Placanthes

Scientific classification
- Kingdom: Animalia
- Phylum: Arthropoda
- Class: Insecta
- Order: Lepidoptera
- Family: Lecithoceridae
- Genus: Placanthes Meyrick, 1923
- Species: P. xanthomorpha
- Binomial name: Placanthes xanthomorpha Meyrick, 1923

= Placanthes =

- Authority: Meyrick, 1923
- Parent authority: Meyrick, 1923

Genus of moths

Placanthes is a genus of moth in the family Lecithoceridae. It contains the species Placanthes xanthomorpha, which is found in the Philippines (Mindoro).

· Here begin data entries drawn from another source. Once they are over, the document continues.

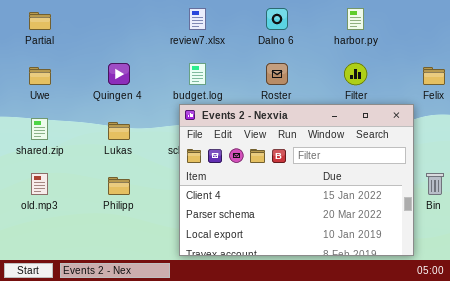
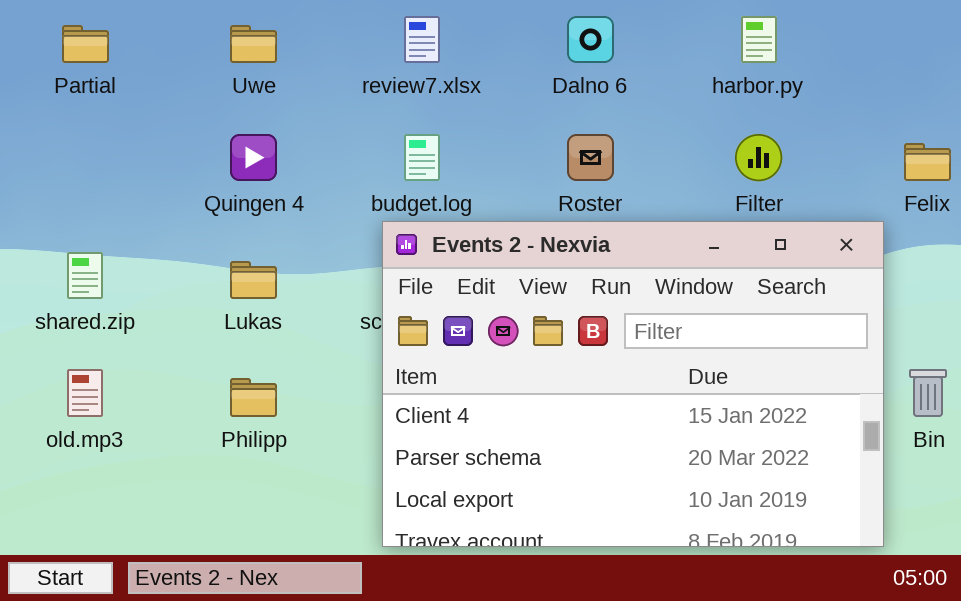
Uwe: [29,67,51,85] -> [230,25,277,63], moved

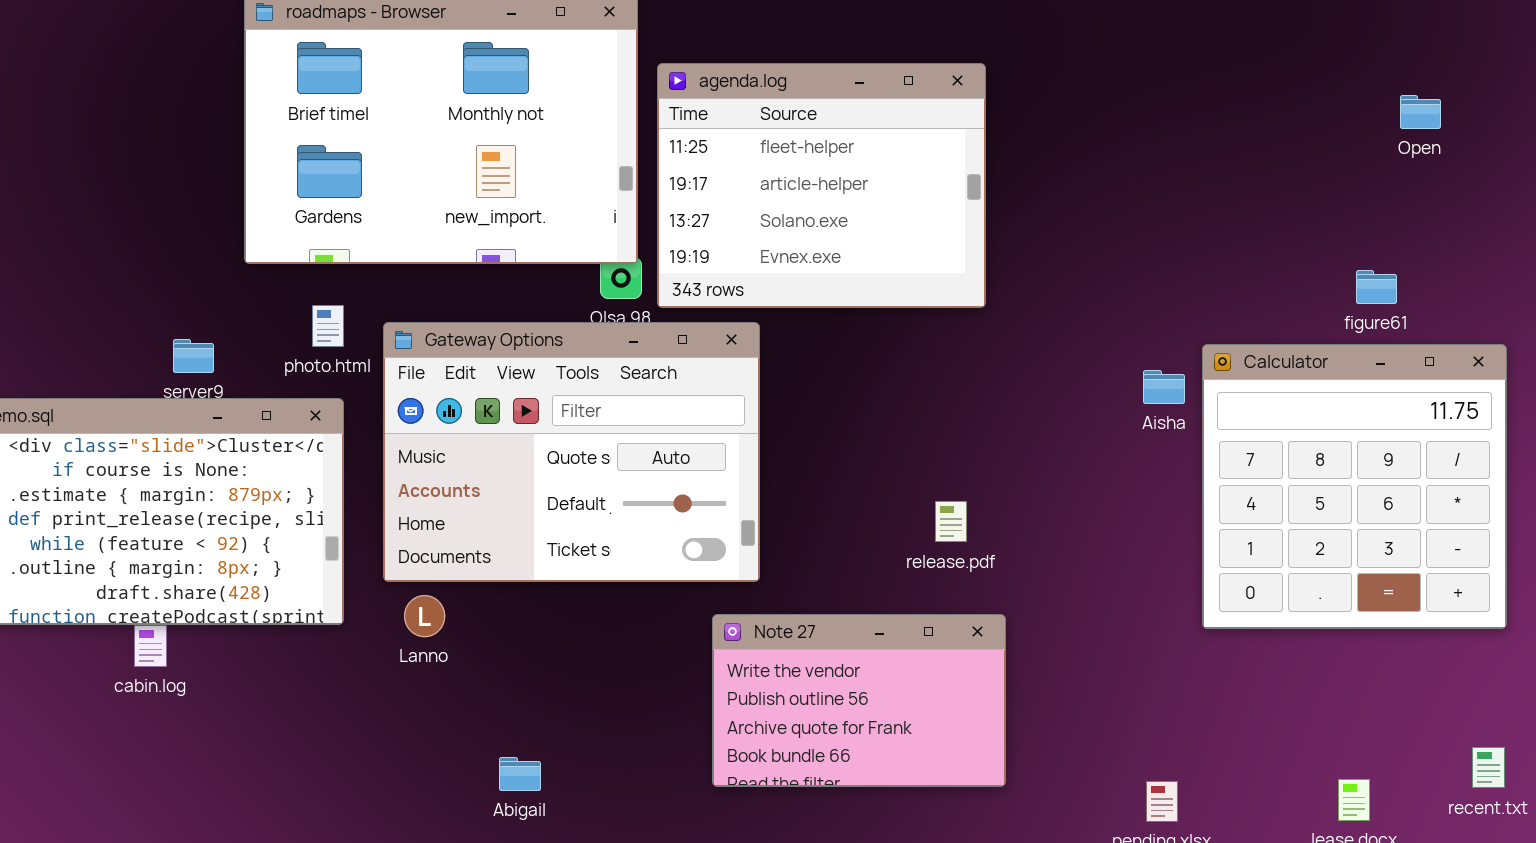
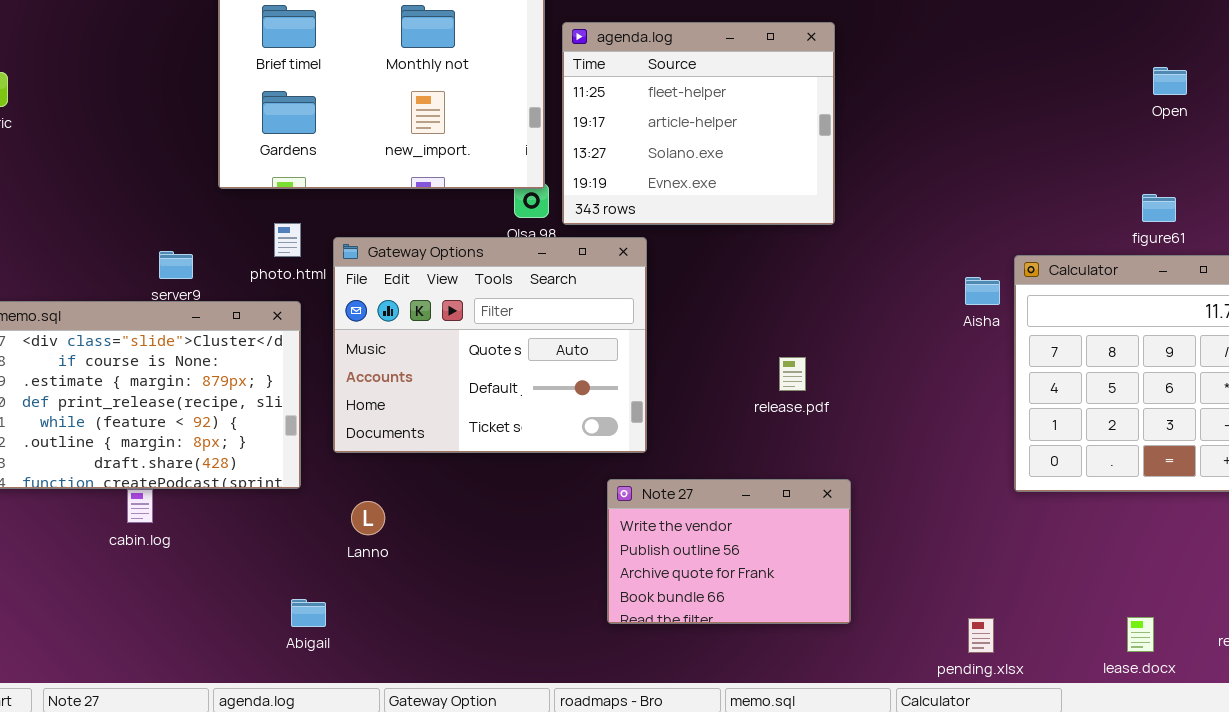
Open: [1400,95,1441,129] -> [1153,67,1187,95], moved
release.pdf: [935,501,967,542] -> [779,357,806,391], moved
Lanno: [404,595,445,637] -> [351,501,385,535], moved
Abigail: [499,757,541,791] -> [291,599,326,627], moved

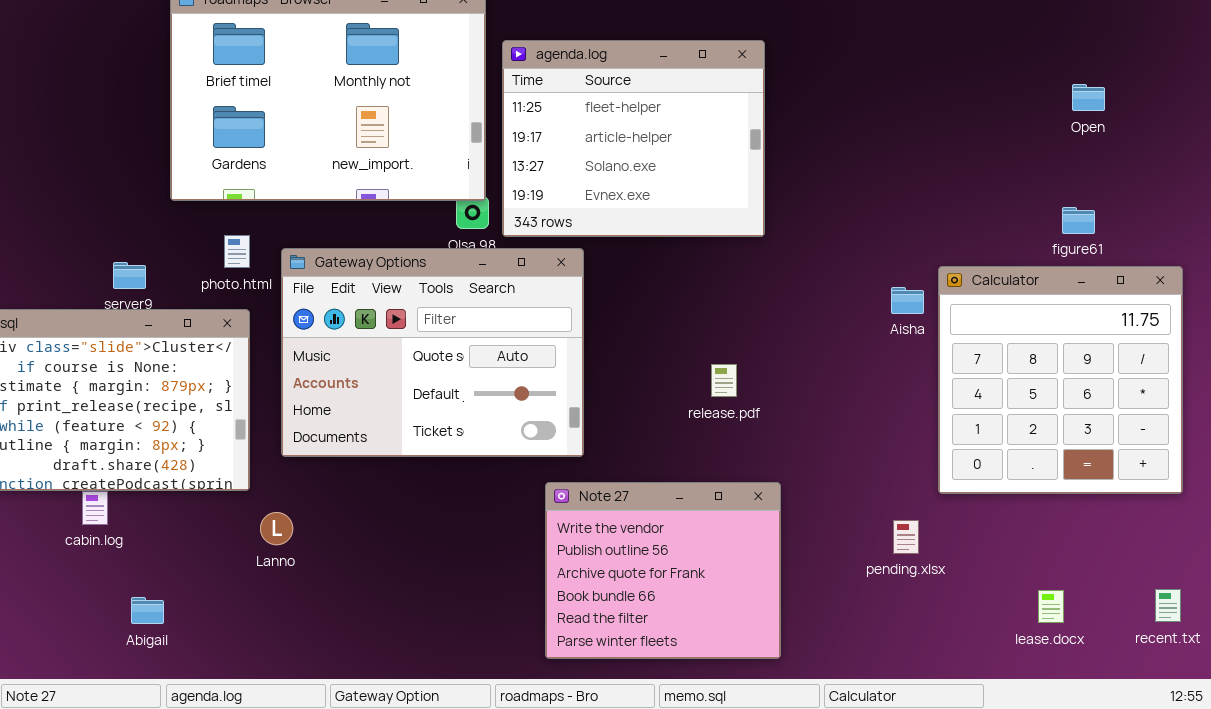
Note 27: [607,479,851,624] -> [545,482,781,659], resized
Lanno: [351,501,385,535] -> [260,512,293,545], moved
Abigail: [291,599,326,627] -> [131,597,164,624], moved
lease.docx: [1127,617,1154,652] -> [1038,590,1064,623], moved
pending.xlsx: [968,618,994,653] -> [893,520,919,554], moved

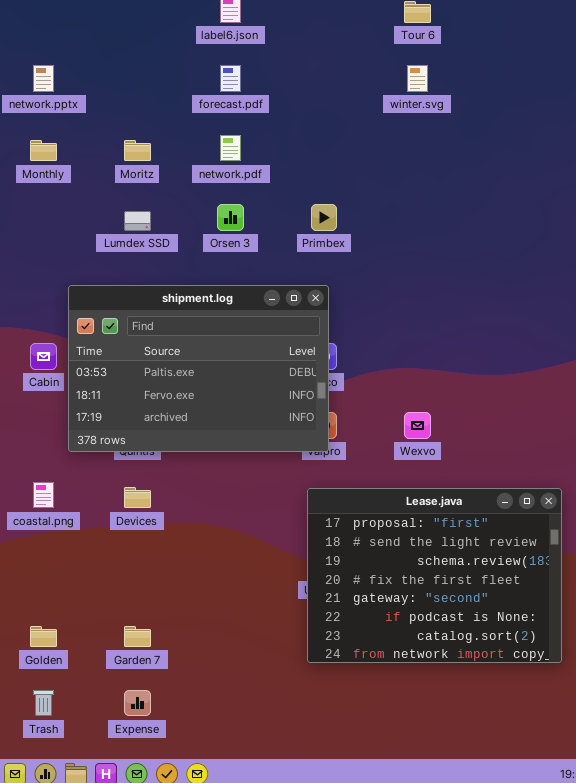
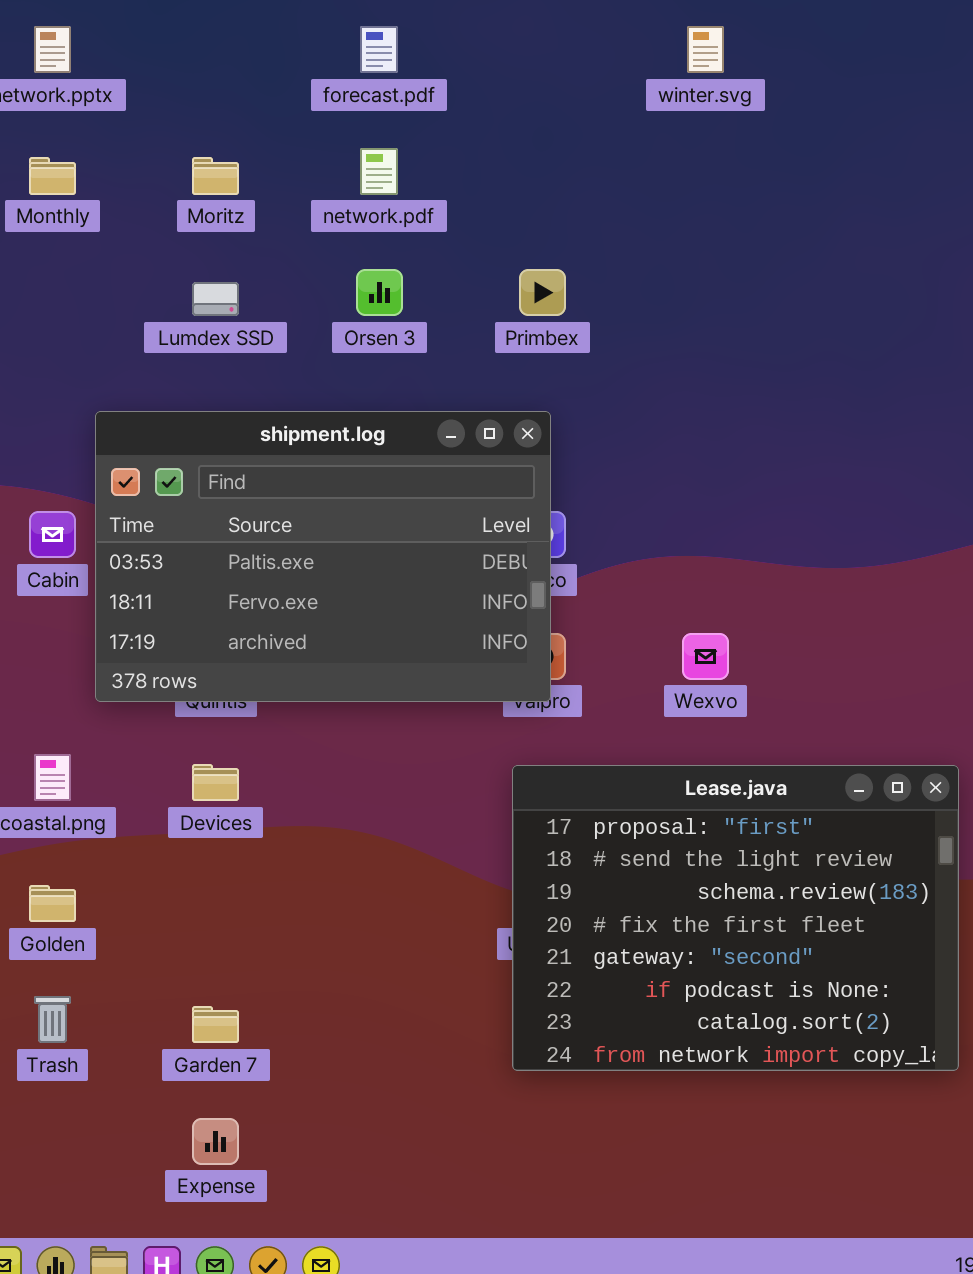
Golden: [30,626,57,647] -> [29,885,76,922], moved
Trash: [33,690,54,716] -> [34,996,71,1043], moved

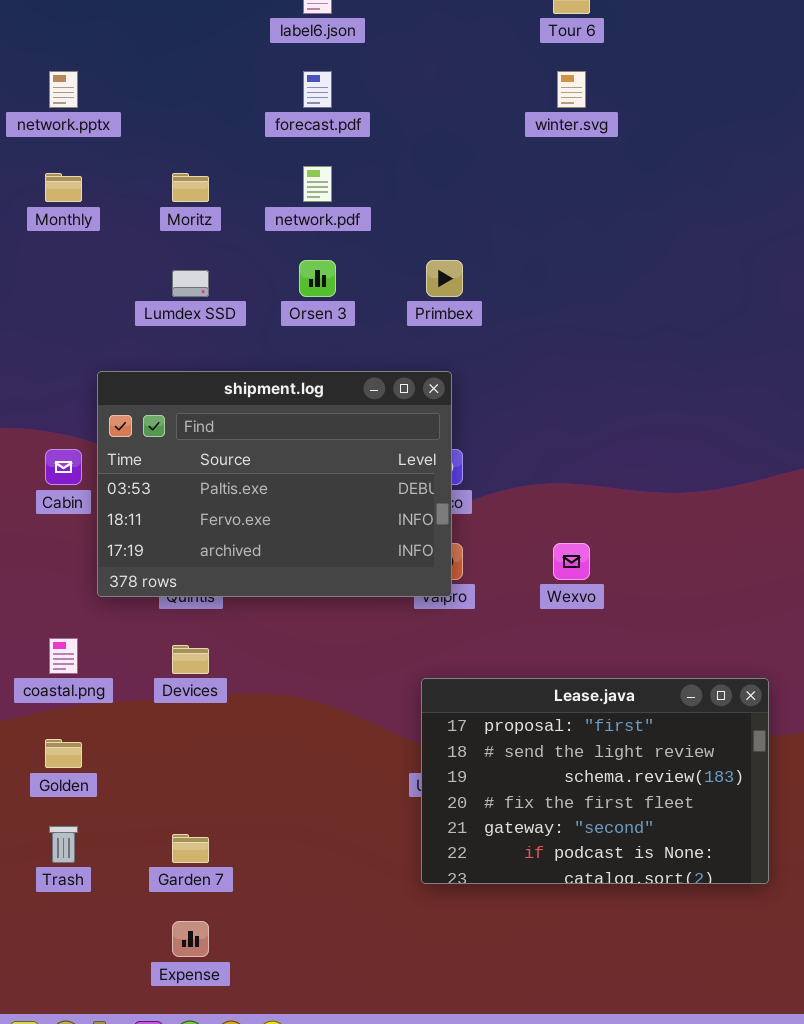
Lease.java: [512,765,959,1071] -> [421,678,769,884], resized

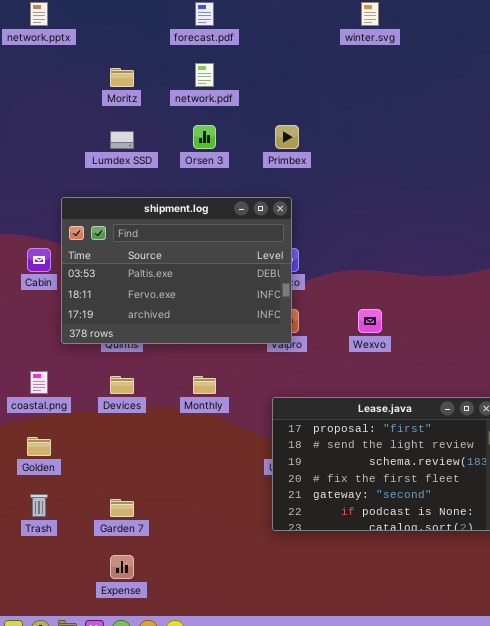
Monthly: [45,173,82,202] -> [193,376,216,394], moved

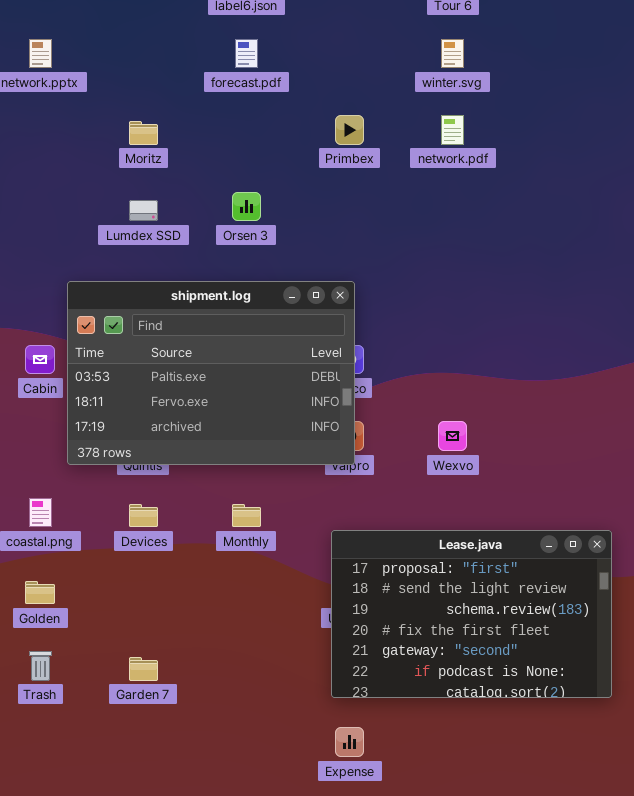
network.pdf: [195,63,214,87] -> [441,115,464,145], moved
Primbex: [275,125,299,149] -> [335,115,364,145], moved
Expense: [110,555,134,579] -> [335,727,364,757], moved

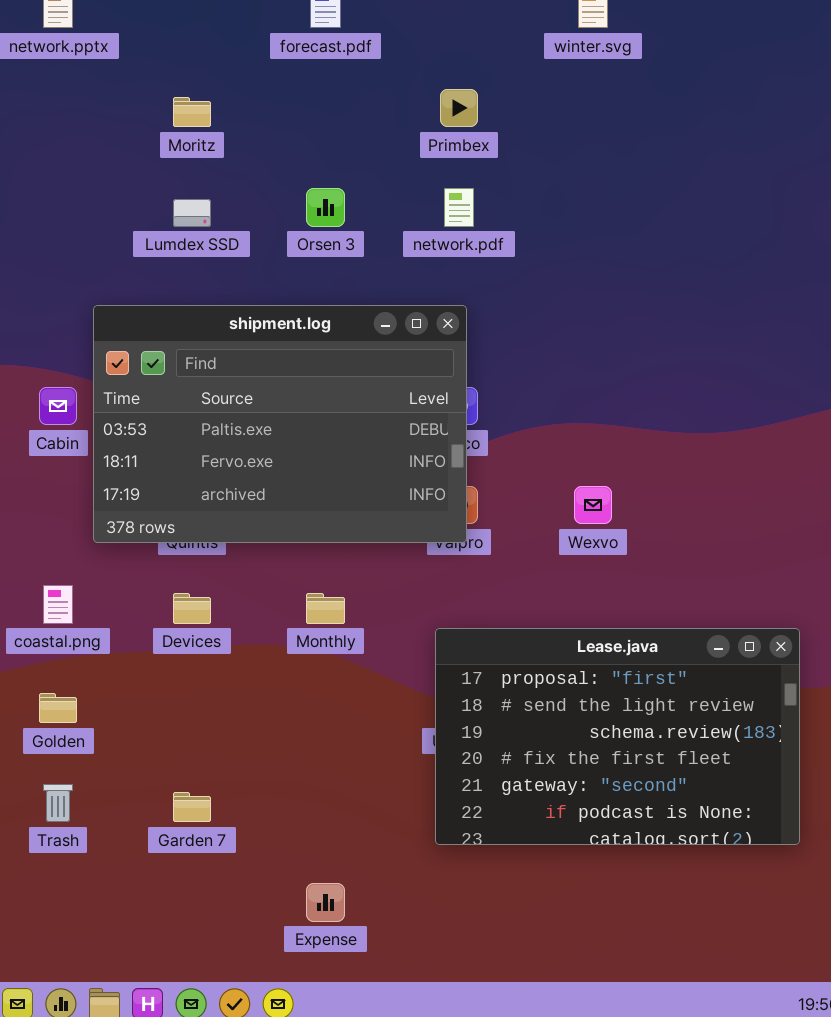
network.pdf: [441,115,464,145] -> [444,188,474,227], moved
Expense: [335,727,364,757] -> [306,883,345,922], moved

The wingspan is about 24 mm. The forewings are blackish-fuscous with orange-yellow markings. There is an elongate-oblong spot above the dorsum from near the base to one-fourth and a small elongate spot beneath the costa at one-fifth, as well as a transverse blotch in the disc before the middle not reaching the margins. A large oval blotch extends in the disc from beyond the middle to five-sixths, with a small pointed posterior projection. The hindwings are dark bronzy-fuscous with orange-yellow markings. There is a rather thick subcostal streak from one-fourth to beyond the middle and an irregular trapezoidal blotch occupying the posterior half of the dorsum and extending to near the middle of the disc. An oval blotch extends in the disc from the middle to five-sixths, with a patch occupying the apical projection except the tip,
including a row of scattered blackish scales, and extended as a pointed streak along the upper part of the termen.